■ AIM OF THE EXERCISE
Continue the text on St Mary le Strand from the point where it stops.

St Mary le Strand is a Church of England church at the eastern end of the Strand in the City of Westminster, London. It lies within the Deanery of Westminster (St Margaret) within the Diocese of London.  The church stands on what was until recently a traffic island to the north of Somerset House, King's College London's Strand campus, and south of Bush House (formerly the headquarters of the BBC World Service and now also part of King's College London). It is the official church of the Women's Royal Naval Service, and has a book of remembrance for members who have died in service. The nearest tube station is Temple, with the now-closed Aldwych station nearly opposite the church. It is known as one of the two 'Island Churches', the other being St Clement Danes.

History
The church is the second to have been called St Mary le Strand, the first having been situated a short distance to the south. The date of its foundation is unclear but it was mentioned in a judgment of 1222, when it was called the Church of the Innocents, or St Mary and the Innocents. It was pulled down in 1549 by Edward Seymour, 1st Duke of Somerset, to make way for Somerset House. The parishioners were promised a new church, which was never built, forcing them to move to the nearby church of St Clement Danes and afterwards to the Savoy Chapel. The site now occupied by the modern church was formerly occupied by a great maypole which had been the scene of May Day festivities in the 16th and 17th century but was severely decayed by the early 18th century.

The new St Mary le Strand was the first of the twelve new churches built in London under the Commission for Building Fifty New Churches, at a cost of some £16,000. Construction began in February 1714 under the architect James Gibbs, being his first major project following his return from Italy. The steeple was completed in September 1717, but the church was not consecrated for use until 1 January 1724, by Edmund Gibson, Bishop of London, when the Rev. John Heylyn became first rector of the rebuilt church. Bonnie Prince Charlie is alleged to have renounced his Roman Catholic faith in the church to become an Anglican during a secret visit to London in 1750. John Dickens and Elizabeth Barrow, the parents of Charles Dickens, were married here in 1809.

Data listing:
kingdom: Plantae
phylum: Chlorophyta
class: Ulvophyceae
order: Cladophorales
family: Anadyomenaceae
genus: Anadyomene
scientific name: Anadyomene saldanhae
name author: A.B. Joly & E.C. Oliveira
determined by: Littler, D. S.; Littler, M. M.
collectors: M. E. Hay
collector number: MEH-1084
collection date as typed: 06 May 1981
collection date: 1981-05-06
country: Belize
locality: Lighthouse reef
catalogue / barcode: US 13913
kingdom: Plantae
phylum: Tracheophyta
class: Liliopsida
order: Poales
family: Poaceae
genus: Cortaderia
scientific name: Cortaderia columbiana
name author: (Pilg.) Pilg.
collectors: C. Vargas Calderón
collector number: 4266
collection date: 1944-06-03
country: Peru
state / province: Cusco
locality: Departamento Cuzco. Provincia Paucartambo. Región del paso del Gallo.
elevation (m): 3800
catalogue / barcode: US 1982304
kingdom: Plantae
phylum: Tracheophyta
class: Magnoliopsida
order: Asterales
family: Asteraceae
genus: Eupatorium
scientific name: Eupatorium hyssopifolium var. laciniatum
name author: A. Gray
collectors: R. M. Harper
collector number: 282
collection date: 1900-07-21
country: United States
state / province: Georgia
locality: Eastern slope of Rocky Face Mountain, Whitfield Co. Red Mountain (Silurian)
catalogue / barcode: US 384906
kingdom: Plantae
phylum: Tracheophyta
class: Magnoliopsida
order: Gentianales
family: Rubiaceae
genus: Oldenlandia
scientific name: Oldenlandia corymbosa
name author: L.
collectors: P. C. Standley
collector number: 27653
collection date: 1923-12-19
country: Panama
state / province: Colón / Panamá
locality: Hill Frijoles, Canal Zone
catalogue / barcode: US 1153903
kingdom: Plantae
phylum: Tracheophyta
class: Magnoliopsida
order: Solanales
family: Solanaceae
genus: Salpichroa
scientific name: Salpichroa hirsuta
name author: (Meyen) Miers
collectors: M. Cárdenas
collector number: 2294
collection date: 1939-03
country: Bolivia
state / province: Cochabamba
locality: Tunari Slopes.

■ ANSWER FOR THE TASK
The church narrowly escaped destruction twice during the 20th century. At the start of the 20th century the London County Council proposed to demolish the church to widen the Strand; a campaign involving the artist Walter Crane succeeded in averting this, although the graveyard was obliterated and the graves moved to Brookwood Cemetery. The London Blitz of the Second World War caused much damage to the surrounding area but again the church avoided destruction, though it did suffer damage from a nearby bomb explosion.

Architecture
The architecture of St Mary le Strand proved controversial from the outset, and the architect later expressed unhappiness at the way that his plans had been altered by the Commissioners. According to Gibbs, the church was originally intended to be an Italianate structure with a small campanile over the west end and no steeple. Instead of the latter, a column 250 feet (76 m) high surmounted with a statue of Queen Anne was to have been erected a short distance to the west of the church. A great quantity of stone was purchased and brought to the spot, but the plan was abandoned on the death of the queen in 1714. Instead, the architect was ordered to reuse the stone to build a steeple, which fundamentally altered the plan of the church. Gibbs explained:

The extravagant Baroque ornamentation of the exterior was criticised at the time, and matters were not helped when one of the decorative urns surmounting the exterior of the church fell off and killed a passer-by during a procession in 1802. The prominent situation of the church has also been problematic; even in the 18th century, parishioners complained of the traffic noise. As such, Gibbs designed the ground floor without windows as to keep the noise of traffic out.

Even so, the church – Gibbs' first public building – won him considerable fame. The interior of the structure is richly decorated with a plastered ceiling in white and gold, with a ceiling inspired by Luigi Fontana's work in the church of Santi Apostoli and Pietro da Cortona's Santi Luca e Martina, both in Rome. The porch was inspired by Cortona's Santa Maria della Pace. The walls were influenced by Michelangelo and the steeple shows the influence of Sir Christopher Wren.

Rectors of St Mary le Strand

1724–1759† John Heylyn
1759–1761 Charles Tarrant (later Dean of Carlisle then Peterborough)
1761–1777 Charles Bertie
1777–1780† John William Hopkins
1781–1812† James Robinson Hayward
1813–1839† James Edward Gambier
1839–1861† Joshua Frederick Denham
1861–1878† Alfred Bowen Evans
1878–1891 Lewen Tugwell
1891–1944† Frederick Harcourt Hillersdon (Mayor of Westminster 1909)
1944-1966 Bertram Francis Chambers
 Edward Thompson
 William Gulliford

† Rector died in post

See also

 List of churches and cathedrals of London

References

External links

 
 Hidden London
 Mystery Worshipper Report at the Ship of Fools website
 Deanery of Westminster (St Margaret)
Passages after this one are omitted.